## App prediction server
I use ipynb because I use remote kernel and would be a pain otherwise, LDA model is 1.9 GB

In [25]:
%pip install flask nltk


Note: you may need to restart the kernel to use updated packages.


In [26]:
from flask import Flask, request
from scipy.sparse import hstack
import pickle
import string
import re
from nltk.tokenize import word_tokenize
from nltk.stem import PorterStemmer
from nltk.corpus import stopwords
import nltk
import joblib

nltk.download("stopwords")
nltk.download("punkt")


[nltk_data] Downloading package stopwords to /home/amogus/nltk_data...
[nltk_data]   Package stopwords is already up-to-date!
[nltk_data] Downloading package punkt to /home/amogus/nltk_data...
[nltk_data]   Package punkt is already up-to-date!


True

In [29]:
def preprocess(text, stopword_set, stemmer):
    cleaned_text = text.translate(str.maketrans('', '', '!"#$%&\'()*+,.<=>?@[]^`{|}~' + u'\xa0'))
    cleaned_text = cleaned_text.lower()
    cleaned_text = cleaned_text.translate(str.maketrans(string.whitespace, ' ' * len(string.whitespace), ''))
    cleaned_text = ' '.join(['_variable_with_underscore' if '_' in t else t for t in cleaned_text.split()])
    cleaned_text = ' '.join(['_variable_with_dash' if '-' in t else t for t in cleaned_text.split()])
    cleaned_text = ' '.join(['_long_variable_name' if len(t) > 15 and t[0] != '#' else t for t in cleaned_text.split()])
    cleaned_text = ' '.join(['_weburl' if t.startswith('http') and '/' in t else t for t in cleaned_text.split()])
    cleaned_text = ' '.join(['_number' if re.sub('[\\/;:_-]', '', t).isdigit() else t for t in cleaned_text.split()])
    cleaned_text = ' '.join(['_variable_    with_address' if re.match('.*0x[0-9a-f].*', t) else t for t in cleaned_text.split()])
    cleaned_text = ' '.join(['_name_with_number' if re.match('.*[a-f]*:[0-9]*', t) else t for t in cleaned_text.split()])
    cleaned_text = ' '.join(['_number_starts_with_one_character' if re.match('[a-f][0-9].*', t) else t for t in cleaned_text.split()])
    cleaned_text = ' '.join(['_number_starts_with_three_characters' if re.match('[a-f]{3}[0-9].*', t) else t for t in cleaned_text.split()])
    cleaned_text = ' '.join(['_version' if any(i.isdigit() for i in t) and t.startswith('v') else t for t in cleaned_text.split()])
    cleaned_text = ' '.join(['_localpath' if ('\\' in t or '/' in t) and ':' not in t else t for t in cleaned_text.split()])
    cleaned_text = ' '.join(['_image_size' if t.endswith('px') else t for t in cleaned_text.split()])
    tokenized_text = word_tokenize(cleaned_text)
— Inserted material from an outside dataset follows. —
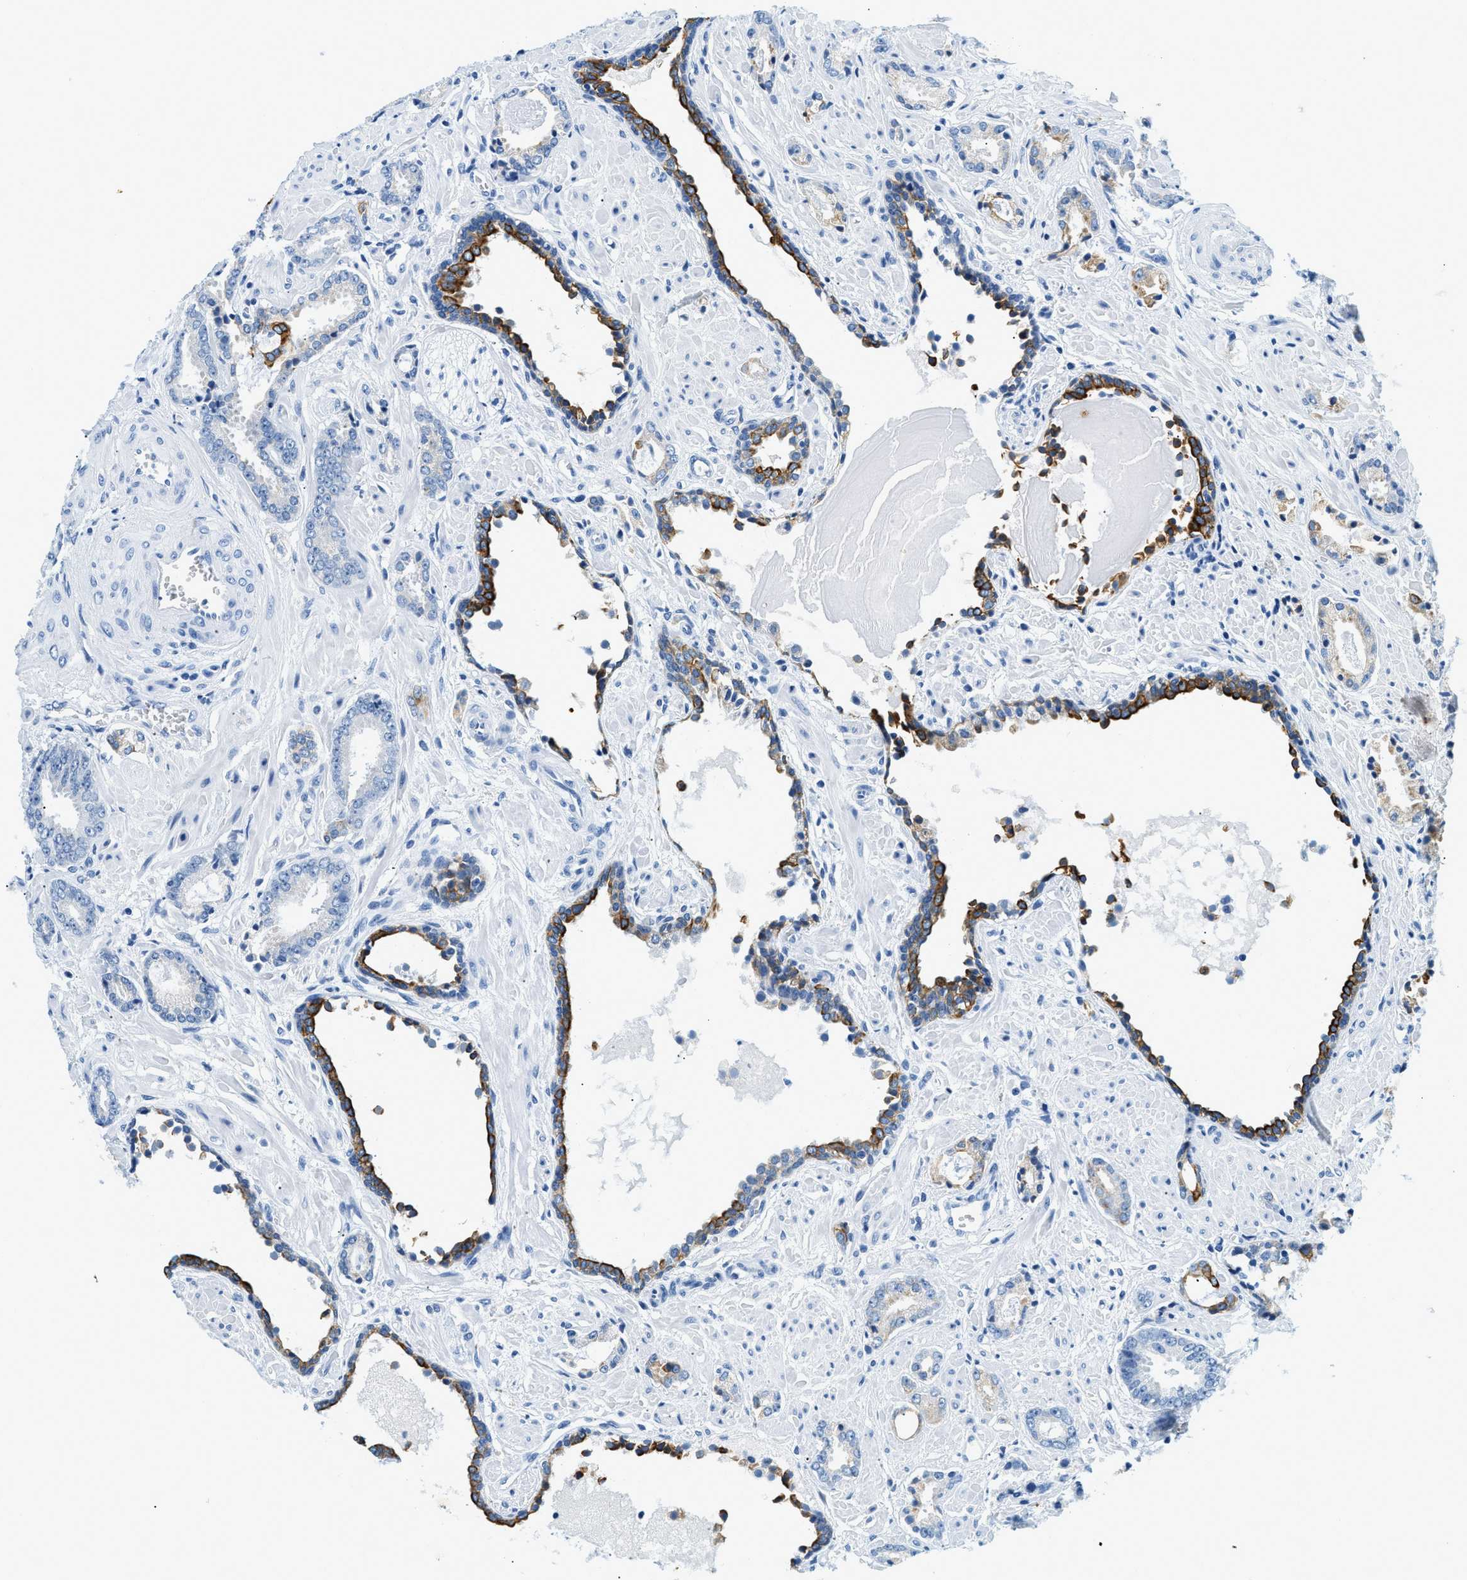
{"staining": {"intensity": "moderate", "quantity": "<25%", "location": "cytoplasmic/membranous"}, "tissue": "prostate cancer", "cell_type": "Tumor cells", "image_type": "cancer", "snomed": [{"axis": "morphology", "description": "Adenocarcinoma, Low grade"}, {"axis": "topography", "description": "Prostate"}], "caption": "The image displays a brown stain indicating the presence of a protein in the cytoplasmic/membranous of tumor cells in prostate cancer.", "gene": "STXBP2", "patient": {"sex": "male", "age": 53}}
    sw_removed_text = [word for word in tokenized_text if word not in stopword_set]
    sw_removed_text = [word for word in sw_removed_text if len(word) > 2]
    stemmed_text = ' '.join([stemmer.stem(w) for w in sw_removed_text])

    return stemmed_text


app = Flask(__name__)

app.tfidf_vectorizer = joblib.load('resources/tfidf_model.joblib')
app.count_vectorizer = joblib.load('resources/count_model.joblib')
app.lda = joblib.load('resources/lda_model.joblib')
app.lgbm = joblib.load('resources/gbm_model_lda.joblib')
app.stopword_set = set(stopwords.words())
app.stemmer = PorterStemmer()

@app.route('/predict', methods=['GET'])
def predict_basic():
    response_object = {'status': 'success'}
    argList = request.args.to_dict(flat=False)
    title = argList['title'][0]
    body = argList['body'][0]
    count = app.count_vectorizer.transform([preprocess(' '.join([title, body]), app.stopword_set, app.stemmer)])
    tf_idf = app.tfidf_vectorizer.transform([preprocess(' '.join([title, body]), app.stopword_set, app.stemmer)])
    lda = app.lda.transform(count)
    predict = app.lgbm.predict_proba(hstack([tf_idf, lda]))
    print(f"{predict=}")
    response_object['predict_as'] = 'bug' if predict[0][1] > 0.5 else 'not bug'
    response_object['bug_prob'] = predict[0][1]
    return response_object


In [30]:
app.run(debug=False)


 * Serving Flask app '__main__'
 * Debug mode: off


 * Running on http://127.0.0.1:5000
Press CTRL+C to quit
127.0.0.1 - - [09/Mar/2024 10:04:54] "GET /predict?title=cannot%20download%20file%20error%20404&body=can't%20download%20cant%20download%20error%20error HTTP/1.1" 200 -


predict=array([[0.35926334, 0.64073666]])


127.0.0.1 - - [09/Mar/2024 10:04:58] "GET /predict?title=hello%20students&body=my%20name%20is%20katpark HTTP/1.1" 200 -


predict=array([[0.7255712, 0.2744288]])


127.0.0.1 - - [09/Mar/2024 10:05:11] "GET /predict?title=cannot%20download%20file%20error%20404&body=can't%20download%20cant%20download%20error%20error%20bug HTTP/1.1" 200 -


predict=array([[0.12632423, 0.87367577]])


127.0.0.1 - - [09/Mar/2024 10:05:16] "GET /predict?title=cannot%20download%20file%20error%20404&body=can't%20download%20cant%20download%20error%20error%20bug%20bug%20bug%20bug HTTP/1.1" 200 -


predict=array([[0.1105239, 0.8894761]])